### Yapılacak iş:
Sunulan alıntıda "AK Parti’nin durduğu" sözleriyle başlayıp "tedbirlerini de düşünmelisiniz." sözlerine kadar süren bölümü, bu sözler de dâhil olmak üzere, hiç değiştirmeden yazın.

### Sunulan alıntı:
>>>>>

AK Parti’nin durduğu yer veya kendini tanımlama çabası doğru mu sizce?
AK Parti sistem içinde İslamcılık yaparak politika yürütülemeyeceğini kestirmiş olarak geldi. Ancak, bu halkın büyük bir çoğunluğu kendini İslam’a ait hissediyor. O zaman bu halkın temel ihtiyacıdır. Bu tür değerleri ön plana çıkaran politikalar izlemesi lazımdı, bu konuda çok başarılı olabildiğini sanmıyorum. Halkın bastırılmış değerlerini, kimliğini savunma adına, çok geç adımlar attı. Bu defa karşısına tehditler, 27 Nisan muhtırası, Ergenekon çıktı. Bunu yapıyorsanız tedbirlerini de düşünmelisiniz.
Yeşil kuşak projesinin, hem Türkiye hem de dünya ölçeğinde İslam üzerindeki etkisi ne oldu?
Olumsuz bir tabloydu ama bazı bilinçli Müslümanlar bunu lehine çevirebildi. Hem kendi kimliklerini inşa ettiler hem de dünyaya Kur’an’la bakma analiz gücüne ulaşmaya başladılar. Tüm İslam dünyasında 60’lı yıllarda çok ciddi bir İslami uyanış çabası görüldü. Bu süreç gerçekten, bugün dünya sistemine alternatif bir potansiyeli ifade ediyor. Bugün dünya sistemine muhalif hareketler var. Dünya Sosyal Forumu var, milyonlarca insan yürüyor. Port Allegro’da senede bir kez toplanıyorlar ve ortak bir sloganları var. Diyorlar ki, ‘Başka bir dünya mümkün.’ Bu açıdan İslam çok önemli. Evet bugün sosyal bir modelimiz yok ama sahip olduğumuz değerler gerçekten küresel bir cevap üretebilecek, sosyal bir model üretebilecek netlikte.
Nedir bugüne kadar alınan mesafe, belirgin görünmüyor çünkü?
Kur’an’a yönelme ve Kur’an temelli hayatı okuma formülü bugün biricik gündemdir. 50’li 60’lı yıllarda okuyacak kitap bulamıyorduk. O dönemin şartları içinde. Kur’an’la irtibatımız da çok zayıftı. Ama bugün tüm Kur’an’a açılan cephelere rağmen, Türkiye’de en fazla okunan ve satılan kitap Kur’an mealidir. Bu en azından arayışın hangi istikamete yöneldiğini gösteriyor. Peki bir modelimiz var mı? Hayır modelimiz yok. Bugün küresel kapitalizme cevap verecek bir alternatif modelimiz yok.

<<<<<

### Veri alıntıları:
>>>>>

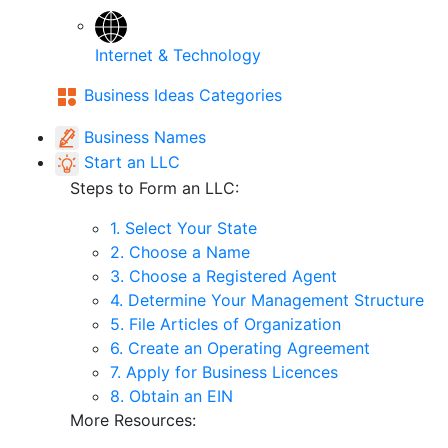
Internet & Technology
Business Ideas Categories
Business Names
Start an LLC
Steps to Form an LLC:
1. Select Your State
2. Choose a Name
3. Choose a Registered Agent
4. Determine Your Management Structure
5. File Articles of Organization
6. Create an Operating Agreement
7. Apply for Business Licences
8. Obtain an EIN
More Resources: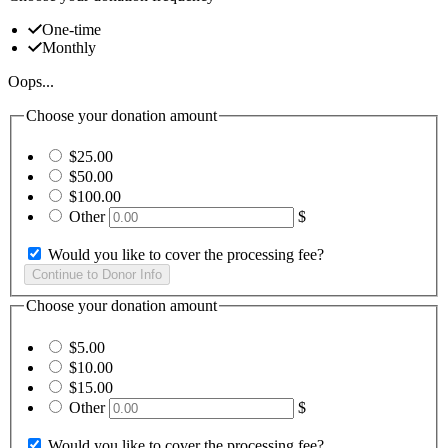
One-time
Monthly
Oops...
Choose your donation amount
$25.00
$50.00
$100.00
Other
$
Would you like to cover the processing fee?
Choose your donation amount
$5.00
$10.00
$15.00
Other
$
Would you like to cover the processing fee?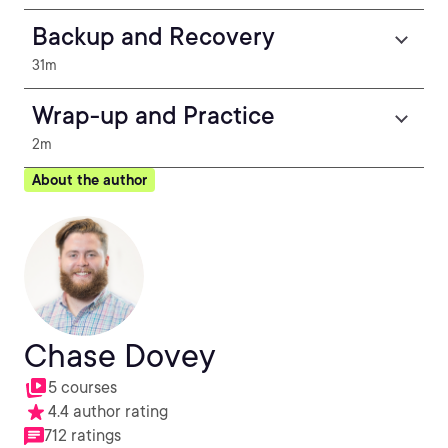
Backup and Recovery
31m
Wrap-up and Practice
2m
About the author
Chase Dovey
5 courses
4.4 author rating
712 ratings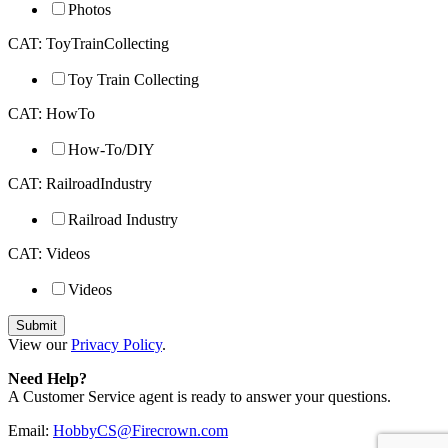
Photos
CAT: ToyTrainCollecting
Toy Train Collecting
CAT: HowTo
How-To/DIY
CAT: RailroadIndustry
Railroad Industry
CAT: Videos
Videos
View our
Privacy Policy
.
Need Help?
A Customer Service agent is ready to answer your questions.
Email:
HobbyCS@Firecrown.com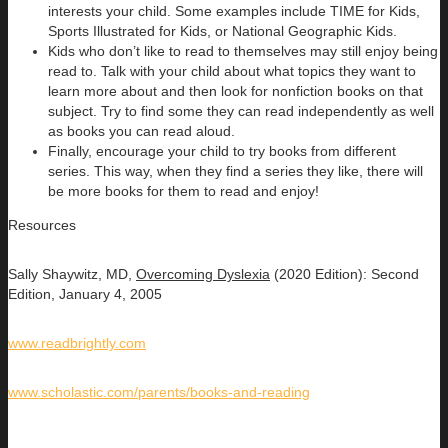
interests your child. Some examples include TIME for Kids,
Sports Illustrated for Kids, or National Geographic Kids.
Kids who don’t like to read to themselves may still enjoy being
read to. Talk with your child about what topics they want to
learn more about and then look for nonfiction books on that
subject. Try to find some they can read independently as well
as books you can read aloud.
Finally, encourage your child to try books from different
series. This way, when they find a series they like, there will
be more books for them to read and enjoy!
Resources
Sally Shaywitz, MD,
Overcoming Dyslexia
(2020 Edition): Second
Edition, January 4, 2005
www.readbrightly.com
www.scholastic.com/parents/books-and-reading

<<<<<

### Çözüm:
AK Parti’nin durduğu yer veya kendini tanımlama çabası doğru mu sizce?
AK Parti sistem içinde İslamcılık yaparak politika yürütülemeyeceğini kestirmiş olarak geldi. Ancak, bu halkın büyük bir çoğunluğu kendini İslam’a ait hissediyor. O zaman bu halkın temel ihtiyacıdır. Bu tür değerleri ön plana çıkaran politikalar izlemesi lazımdı, bu konuda çok başarılı olabildiğini sanmıyorum. Halkın bastırılmış değerlerini, kimliğini savunma adına, çok geç adımlar attı. Bu defa karşısına tehditler, 27 Nisan muhtırası, Ergenekon çıktı. Bunu yapıyorsanız tedbirlerini de düşünmelisiniz.